(WHAT YOU SHOULD DO) The line that contains "everybody who participates in our trips" marks the end: retype the data below exactly from its first line through that line.

── GIVEN DATA ──

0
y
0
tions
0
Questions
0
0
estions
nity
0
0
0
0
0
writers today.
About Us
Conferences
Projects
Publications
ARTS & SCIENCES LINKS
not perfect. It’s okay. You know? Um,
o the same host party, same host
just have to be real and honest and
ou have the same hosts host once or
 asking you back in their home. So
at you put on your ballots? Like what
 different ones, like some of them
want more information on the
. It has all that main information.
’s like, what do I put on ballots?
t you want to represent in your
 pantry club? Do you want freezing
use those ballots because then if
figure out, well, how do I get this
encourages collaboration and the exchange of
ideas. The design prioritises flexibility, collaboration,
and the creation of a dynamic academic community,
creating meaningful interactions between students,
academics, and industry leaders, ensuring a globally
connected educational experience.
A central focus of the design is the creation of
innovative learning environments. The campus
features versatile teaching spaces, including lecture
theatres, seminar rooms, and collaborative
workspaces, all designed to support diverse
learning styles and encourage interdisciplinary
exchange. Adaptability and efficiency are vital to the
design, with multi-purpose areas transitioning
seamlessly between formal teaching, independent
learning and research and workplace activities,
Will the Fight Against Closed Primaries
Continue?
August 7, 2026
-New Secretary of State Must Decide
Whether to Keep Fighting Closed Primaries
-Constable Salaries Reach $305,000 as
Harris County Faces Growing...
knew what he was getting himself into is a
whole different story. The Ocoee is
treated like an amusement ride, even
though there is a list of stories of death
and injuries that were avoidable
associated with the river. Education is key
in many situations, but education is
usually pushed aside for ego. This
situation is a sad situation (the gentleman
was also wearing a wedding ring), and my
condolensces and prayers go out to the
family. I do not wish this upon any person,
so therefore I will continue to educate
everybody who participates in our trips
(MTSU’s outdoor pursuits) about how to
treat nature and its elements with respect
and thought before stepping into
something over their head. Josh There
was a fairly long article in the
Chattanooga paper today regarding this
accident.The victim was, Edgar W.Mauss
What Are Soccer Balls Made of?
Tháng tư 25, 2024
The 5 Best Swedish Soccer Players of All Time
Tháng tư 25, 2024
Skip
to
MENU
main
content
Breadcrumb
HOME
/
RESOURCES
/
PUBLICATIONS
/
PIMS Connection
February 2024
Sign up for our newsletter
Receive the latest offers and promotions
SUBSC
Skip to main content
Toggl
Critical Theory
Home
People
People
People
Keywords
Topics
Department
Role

───

(ANSWER TO THIS EXERCISE)
0
y
0
tions
0
Questions
0
0
estions
nity
0
0
0
0
0
writers today.
About Us
Conferences
Projects
Publications
ARTS & SCIENCES LINKS
not perfect. It’s okay. You know? Um,
o the same host party, same host
just have to be real and honest and
ou have the same hosts host once or
 asking you back in their home. So
at you put on your ballots? Like what
 different ones, like some of them
want more information on the
. It has all that main information.
’s like, what do I put on ballots?
t you want to represent in your
 pantry club? Do you want freezing
use those ballots because then if
figure out, well, how do I get this
encourages collaboration and the exchange of
ideas. The design prioritises flexibility, collaboration,
and the creation of a dynamic academic community,
creating meaningful interactions between students,
academics, and industry leaders, ensuring a globally
connected educational experience.
A central focus of the design is the creation of
innovative learning environments. The campus
features versatile teaching spaces, including lecture
theatres, seminar rooms, and collaborative
workspaces, all designed to support diverse
learning styles and encourage interdisciplinary
exchange. Adaptability and efficiency are vital to the
design, with multi-purpose areas transitioning
seamlessly between formal teaching, independent
learning and research and workplace activities,
Will the Fight Against Closed Primaries
Continue?
August 7, 2026
-New Secretary of State Must Decide
Whether to Keep Fighting Closed Primaries
-Constable Salaries Reach $305,000 as
Harris County Faces Growing...
knew what he was getting himself into is a
whole different story. The Ocoee is
treated like an amusement ride, even
though there is a list of stories of death
and injuries that were avoidable
associated with the river. Education is key
in many situations, but education is
usually pushed aside for ego. This
situation is a sad situation (the gentleman
was also wearing a wedding ring), and my
condolensces and prayers go out to the
family. I do not wish this upon any person,
so therefore I will continue to educate
everybody who participates in our trips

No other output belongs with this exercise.